Others, like aminoglycosides, are bactericidal. Instead of simply blocking ribosomes, they cause the ribosome to make mistakes and produce misfolded proteins. These faulty proteins build up inside the cell and damage essential structures, overwhelming the bacterium, so it eventually dies.
Antibiotics disrupting metabolic pathways
Lastly, some antibiotics target essential metabolic pathways that bacteria need to survive. For example, folate is an essential vitamin that all organisms need to grow and reproduce, and most bacteria have proteins to make their own folate. So, when antibiotics block these folate-producing proteins, the bacterium will eventually run out of folate and lose the ability to grow.

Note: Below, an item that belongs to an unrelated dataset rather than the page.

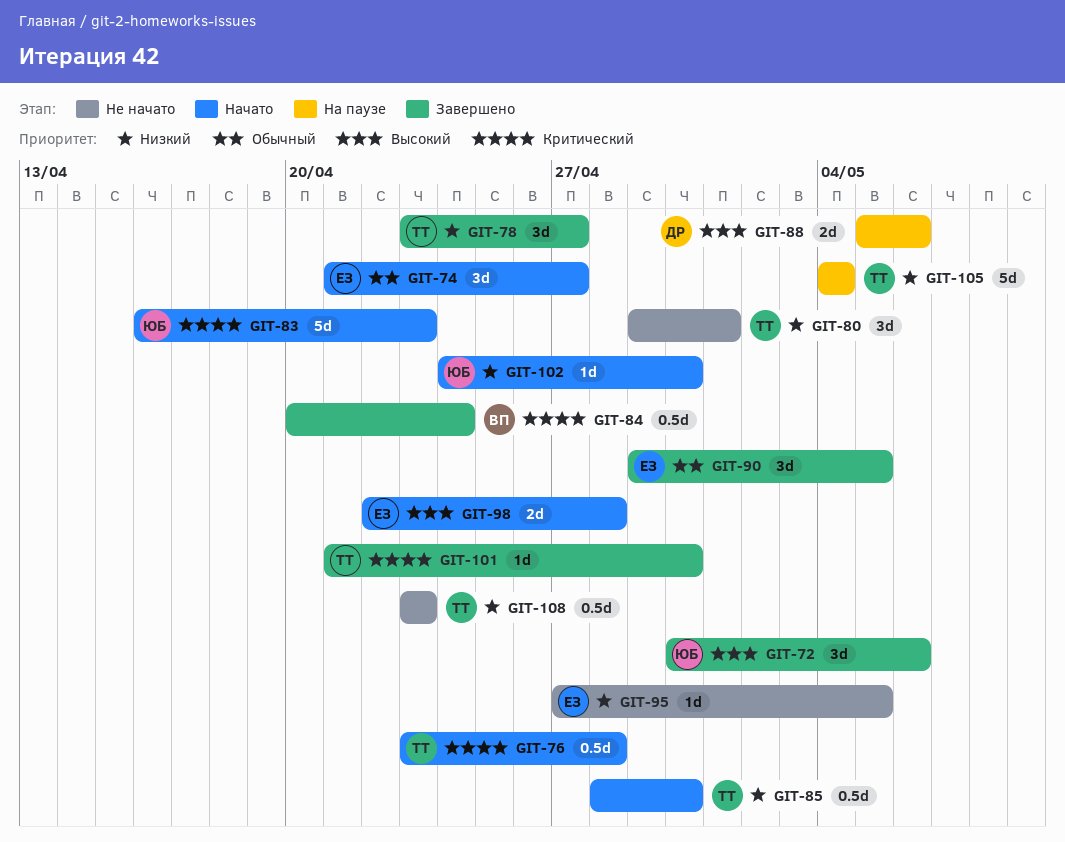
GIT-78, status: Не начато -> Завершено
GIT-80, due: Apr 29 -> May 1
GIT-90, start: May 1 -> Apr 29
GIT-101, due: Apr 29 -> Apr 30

How different antibiotics kill bacteria
As we’ve seen in this post, antibiotics can impact bacteria in many different ways. But they all have the same goal: do the biggest damage possible. Antibiotics can damage a bacterium’s DNA, its protein production machinery, metabolic pathways or the cell envelope.
This damage is essentially stress for the bacterium: they must repair the damage or adapt their metabolisms to it. If they cannot cope with the damage or the stress, they’ll die. And remember, this was basically the antibiotic’s goal from the beginning.
But be aware: this stress can be both lethal and a driving force for bacterial evolution. As they learn to cope with the antibiotic and the stress, they become resistant. And in future articles, we will explore these bacterial learning processes and how they help make bacteria resistant to antibiotics.